Open NishchayKQ opened this issue 10 months ago • 3 comments

StrEnum reference Screenshot 2024-04-27 004720

im thinking to update bomb.py to use enums and while doing that i have few questions

  1. should we update classes like Blast (and their usages) to use enums as well? this is optional as String Enums and normal string can be used interchangeably. (as StrEnums are an instance of string)

Screenshot 2024-04-27 010021

  1. or we could simply just implement it in simple checks for now...I prefer if we update both the class and these if conditions Screenshot 2024-04-27 004842

NishchayKQ avatar Apr 26 '24 19:04 NishchayKQ

Can't really agree on this since it won't improve anything (not even readability)

EraOSBeta avatar Apr 28 '24 16:04 EraOSBeta

Can't really agree on this since it won't improve anything (not even readability)

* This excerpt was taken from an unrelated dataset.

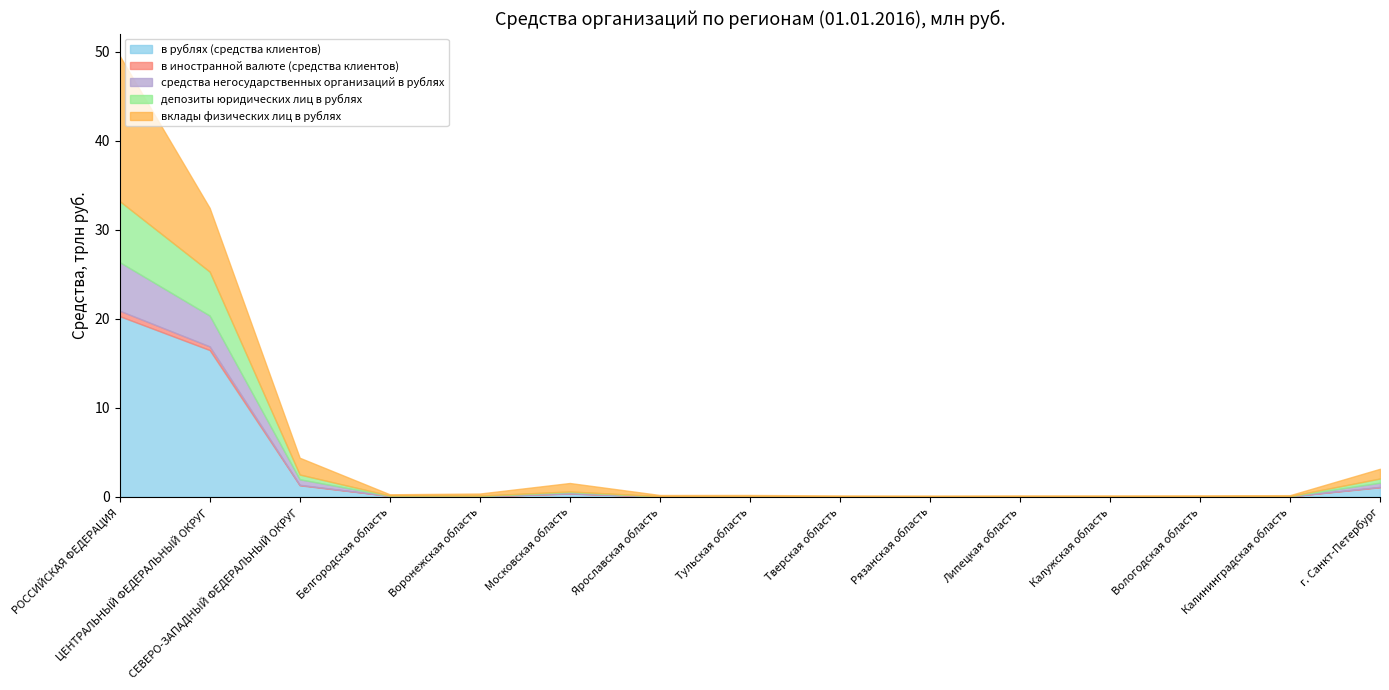

At which label is средства негосударственных организаций в рублях closest to 2736339?

ЦЕНТРАЛЬНЫЙ ФЕДЕРАЛЬНЫЙ ОКРУГ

https://github.com/efroemling/ballistica/wiki/Knowledge-Nuggets#enums-are-handy

NishchayKQ avatar Apr 28 '24 18:04 NishchayKQ

I do not agree with it. Not even for readability, since you still have to jump all over the place and keep track of every bomb type. I think classes that inherit from a parent is a much better, more mod friendly alternative.

All bombs generally share the same functionality, but differ in models, textures and extra functionality like exploding on impact. We could have a single Bomb class and then have child classes like StickyBomb or ImpactBomb that change the base properties or add new functionality on top of the base. If we don't want a certain function, like time to explode, we might want a variable that allows you to disable it in the child class, without changing the parent class functionality. Basically a bomb by design is going to be malleable and expandable, a sandbox.

We can do the same for blasts. Bombs can then reference a child blast class object that should be spawned on explosion. Different blast classes allow for different appearance,s particle effects, sound effects and more.

This is of course assuming we want to somehow """improve""" the code (whatever that means, answer changes from person to person). Without a proper consultance with @efroemling and a clear goal in mind, I don't see a reason to touch fundamental code unless it's a bug fix.